> **SELECTED PASSAGE**
○ ○ ○

In [1]:
from expelliarmus import Wizard
import pathlib
import h5py
import numpy as np
import timeit
import requests
import pickle
import os

In [2]:
## Download original data in evt3 raw format

fname = "driving_sample"
extension_map = {
    'dat': 'dat',
    'evt2': 'raw',
    'evt3': 'raw',
    'hdf5': 'hdf5',
    'hdf5_lzf': 'hdf5',
    'hdf5_gzip': 'hdf5',
    'numpy': 'npy',
}
get_fpath = lambda encoding: f"{fname}_{encoding}.{extension_map[encoding]}"

if not os.path.exists(get_fpath('evt3')):
    # Downloading files.
    print("Downloading EVT3 file... ", end="")
    if not pathlib.Path(get_fpath('evt3')).is_file():
        r = requests.get("https://dataset.prophesee.ai/index.php/s/nVcLLdWAnNzrmII/download", allow_redirects=True)
        open(get_fpath('evt3'), 'wb').write(r.content)
    print("done!")

wizard = Wizard(encoding="evt3")
data = wizard.read(get_fpath('evt3'))

In [3]:
## Generate all comparison files

# evt2 and dat
raw_encodings = ["dat", "evt2", "evt3"]
for encoding in raw_encodings:
    if not os.path.exists(get_fpath(encoding)):
        print(f"Generating file for {encoding} encoding.")
        wizard = Wizard(encoding="evt3")
        wizard.set_encoding(encoding)
        wizard.save(fpath=get_fpath(encoding), arr=data)

○ ○ ○

> **STORED DATA**
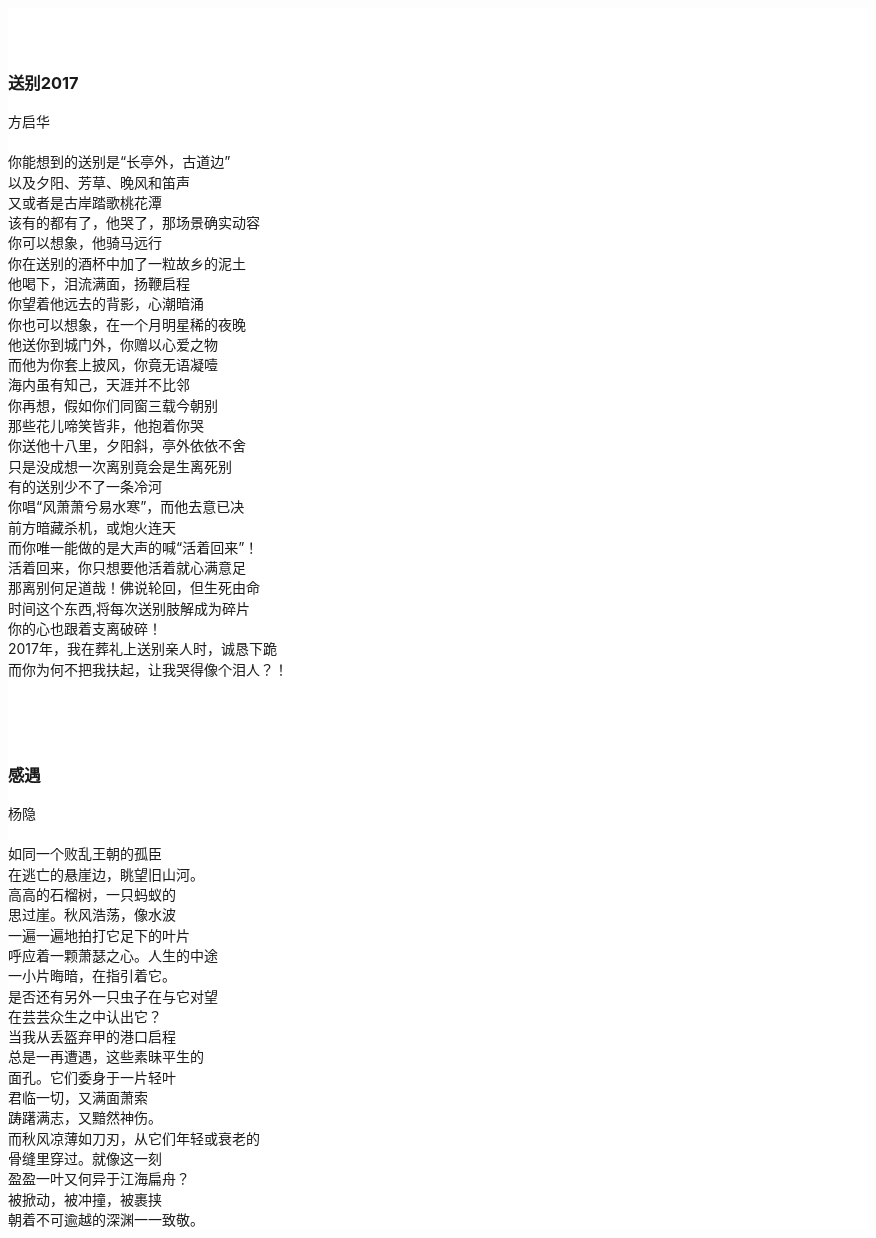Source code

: 　  
　  
### 送别2017 
方启华  
　  
你能想到的送别是“长亭外，古道边”  
以及夕阳、芳草、晚风和笛声  
又或者是古岸踏歌桃花潭  
该有的都有了，他哭了，那场景确实动容  
你可以想象，他骑马远行  
你在送别的酒杯中加了一粒故乡的泥土  
他喝下，泪流满面，扬鞭启程  
你望着他远去的背影，心潮暗涌  
你也可以想象，在一个月明星稀的夜晚  
他送你到城门外，你赠以心爱之物  
而他为你套上披风，你竟无语凝噎  
海内虽有知己，天涯并不比邻  
你再想，假如你们同窗三载今朝别  
那些花儿啼笑皆非，他抱着你哭  
你送他十八里，夕阳斜，亭外依依不舍  
只是没成想一次离别竟会是生离死别  
有的送别少不了一条冷河  
你唱“风萧萧兮易水寒”，而他去意已决  
前方暗藏杀机，或炮火连天  
而你唯一能做的是大声的喊“活着回来”！  
活着回来，你只想要他活着就心满意足  
那离别何足道哉！佛说轮回，但生死由命  
时间这个东西,将每次送别肢解成为碎片  
你的心也跟着支离破碎！  
2017年，我在葬礼上送别亲人时，诚恳下跪  
而你为何不把我扶起，让我哭得像个泪人？！  
　  
　  
　  
### 感遇 
杨隐  
　  
如同一个败乱王朝的孤臣  
在逃亡的悬崖边，眺望旧山河。  
高高的石榴树，一只蚂蚁的  
思过崖。秋风浩荡，像水波  
一遍一遍地拍打它足下的叶片  
呼应着一颗萧瑟之心。人生的中途  
一小片晦暗，在指引着它。  
是否还有另外一只虫子在与它对望  
在芸芸众生之中认出它？  
当我从丢盔弃甲的港口启程  
总是一再遭遇，这些素昧平生的  
面孔。它们委身于一片轻叶  
君临一切，又满面萧索  
踌躇满志，又黯然神伤。  
而秋风凉薄如刀刃，从它们年轻或衰老的  
骨缝里穿过。就像这一刻  
盈盈一叶又何异于江海扁舟？  
被掀动，被冲撞，被裹挟  
朝着不可逾越的深渊一一致敬。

○ ○ ○

> **PROBLEMS AND TASKS**
1. Reproduce the section of the event-data notebook code that opens with the words containing "data = wizard.read(get_fpath('evt3'))" and closes with "wizard.save(fpath=get_fpath(encoding), arr=data)".
2. Answer these questions about the event-data notebook code:
(a) What file extension does the extension map assign to the 'numpy' encoding?
(b) Which encodings are listed in raw_encodings?
(c) What string is assigned to fname?
3. Continue the event-data notebook code from its last line.

> **TASK-BY-TASK ANSWERS**
1.
data = wizard.read(get_fpath('evt3'))

In [3]:
## Generate all comparison files

# evt2 and dat
raw_encodings = ["dat", "evt2", "evt3"]
for encoding in raw_encodings:
    if not os.path.exists(get_fpath(encoding)):
        print(f"Generating file for {encoding} encoding.")
        wizard = Wizard(encoding="evt3")
        wizard.set_encoding(encoding)
        wizard.save(fpath=get_fpath(encoding), arr=data)

2.
(a) npy
(b) dat, evt2 and evt3
(c) driving_sample

3.
# variants of hdf5
hdf5_encodings = ["hdf5", "hdf5_lzf", "hdf5_gzip"]
for encoding in hdf5_encodings:
    fpath = pathlib.Path(f"{fname}_{encoding}.hdf5")
    if not os.path.exists(fpath):
        print(f"Generating file for {encoding} encoding.")
        fp = h5py.File(fpath, "w")
        fpath = pathlib.Path(get_fpath(encoding))
        if encoding=="hdf5":
            fp.create_dataset(name="events", shape=data.shape, dtype=data.dtype, data=data)
        elif encoding=="hdf5_lzf":
            fp.create_dataset(name="events", shape=data.shape, dtype=data.dtype, data=data, compression="lzf")
        elif encoding=="hdf5_gzip":
            fp.create_dataset(name="events", shape=data.shape, dtype=data.dtype, data=data, compression="gzip")
        fp.close()

# numpy
fpath = get_fpath('numpy')
if not os.path.exists(fpath):
    print(f"Generating file for numpy encoding.")
    np.save(fpath, data, allow_pickle=True)

In [4]:
## Run benchmarks

REPEAT = 10
get_fsize_MB = lambda fpath: round(fpath.stat().st_size/(1024*1024))

# evt2, evt3, dat
raw_times = []
raw_sizes = []
for encoding in raw_encodings:
    fpath = get_fpath(encoding)
    wizard = Wizard(encoding)
    wizard.set_file(fpath)
    raw_times.append(sum(timeit.repeat(lambda: wizard.read(fpath), number=1, repeat=REPEAT))/REPEAT)
    raw_sizes.append(get_fsize_MB(pathlib.Path(fpath)))

# hdf5 variants
hdf5_times = []
hdf5_sizes = []
for encoding in hdf5_encodings:
    fpath = get_fpath(encoding)
    fp = h5py.File(fpath)
    hdf5_times.append(sum(timeit.repeat(lambda: fp["events"][:], number=1, repeat=REPEAT))/REPEAT)
    fp.close()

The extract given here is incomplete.